[Problem to solve]
What lines of the data below hold the string "great"? Copy each one.

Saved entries
====
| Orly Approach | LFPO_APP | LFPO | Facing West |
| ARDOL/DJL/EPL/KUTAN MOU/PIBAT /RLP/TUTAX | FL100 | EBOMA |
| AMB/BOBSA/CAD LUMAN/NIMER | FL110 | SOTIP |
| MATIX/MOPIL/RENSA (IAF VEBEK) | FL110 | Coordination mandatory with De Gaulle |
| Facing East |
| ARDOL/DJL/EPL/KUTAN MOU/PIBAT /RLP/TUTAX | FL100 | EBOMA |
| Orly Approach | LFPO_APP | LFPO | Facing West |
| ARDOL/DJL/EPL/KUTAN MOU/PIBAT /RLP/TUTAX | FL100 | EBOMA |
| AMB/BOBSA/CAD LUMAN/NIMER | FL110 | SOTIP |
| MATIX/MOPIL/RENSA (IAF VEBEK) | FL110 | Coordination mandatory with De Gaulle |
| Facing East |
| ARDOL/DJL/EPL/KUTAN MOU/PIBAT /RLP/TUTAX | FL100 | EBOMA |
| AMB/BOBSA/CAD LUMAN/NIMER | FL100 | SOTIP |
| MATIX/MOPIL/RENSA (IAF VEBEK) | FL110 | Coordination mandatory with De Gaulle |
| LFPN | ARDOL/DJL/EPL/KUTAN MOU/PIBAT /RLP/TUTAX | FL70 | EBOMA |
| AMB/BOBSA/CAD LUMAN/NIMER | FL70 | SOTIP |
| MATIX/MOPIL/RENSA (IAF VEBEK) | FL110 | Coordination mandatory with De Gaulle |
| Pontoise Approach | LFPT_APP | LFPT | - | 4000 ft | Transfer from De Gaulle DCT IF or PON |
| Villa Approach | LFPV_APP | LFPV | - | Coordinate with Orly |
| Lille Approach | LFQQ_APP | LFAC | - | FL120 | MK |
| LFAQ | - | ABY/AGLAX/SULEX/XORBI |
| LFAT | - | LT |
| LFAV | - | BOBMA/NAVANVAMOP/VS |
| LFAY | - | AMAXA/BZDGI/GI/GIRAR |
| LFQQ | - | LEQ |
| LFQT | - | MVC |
====
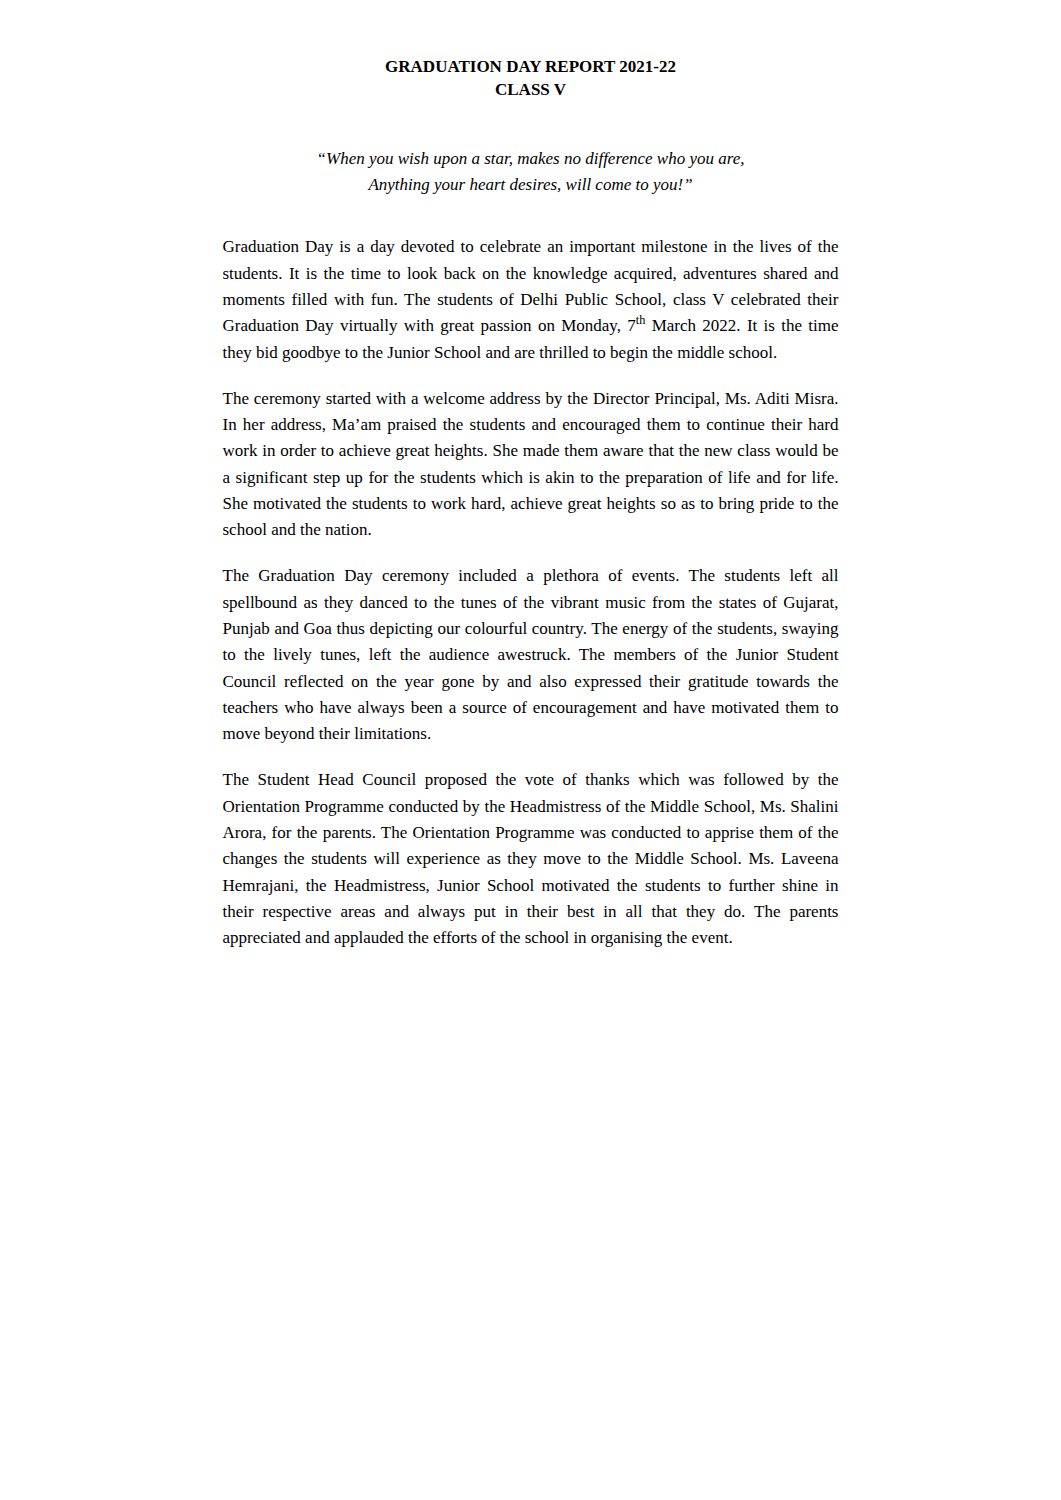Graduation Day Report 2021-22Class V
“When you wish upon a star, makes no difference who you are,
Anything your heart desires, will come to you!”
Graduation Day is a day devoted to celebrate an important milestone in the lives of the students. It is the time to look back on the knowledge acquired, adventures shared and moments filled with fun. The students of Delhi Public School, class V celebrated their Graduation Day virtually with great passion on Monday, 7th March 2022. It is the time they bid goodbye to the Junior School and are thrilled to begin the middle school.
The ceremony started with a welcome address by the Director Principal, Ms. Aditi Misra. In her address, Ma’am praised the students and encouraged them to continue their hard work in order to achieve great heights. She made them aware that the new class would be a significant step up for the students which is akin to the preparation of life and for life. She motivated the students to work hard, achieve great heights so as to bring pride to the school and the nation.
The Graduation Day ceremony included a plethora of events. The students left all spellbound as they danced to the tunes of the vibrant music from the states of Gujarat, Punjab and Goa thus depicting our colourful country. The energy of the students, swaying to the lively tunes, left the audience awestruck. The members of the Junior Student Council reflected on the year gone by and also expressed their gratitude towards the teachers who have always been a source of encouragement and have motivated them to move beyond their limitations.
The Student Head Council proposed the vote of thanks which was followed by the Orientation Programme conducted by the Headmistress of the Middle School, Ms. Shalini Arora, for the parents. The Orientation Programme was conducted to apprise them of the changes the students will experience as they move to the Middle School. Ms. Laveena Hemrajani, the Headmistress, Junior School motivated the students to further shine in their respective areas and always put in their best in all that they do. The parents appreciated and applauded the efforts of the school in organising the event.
====
[Answer for this exercise]
Graduation Day is a day devoted to celebrate an important milestone in the lives of the students. It is the time to look back on the knowledge acquired, adventures shared and moments filled with fun. The students of Delhi Public School, class V celebrated their Graduation Day virtually with great passion on Monday, 7th March 2022. It is the time they bid goodbye to the Junior School and are thrilled to begin the middle school.
The ceremony started with a welcome address by the Director Principal, Ms. Aditi Misra. In her address, Ma’am praised the students and encouraged them to continue their hard work in order to achieve great heights. She made them aware that the new class would be a significant step up for the students which is akin to the preparation of life and for life. She motivated the students to work hard, achieve great heights so as to bring pride to the school and the nation.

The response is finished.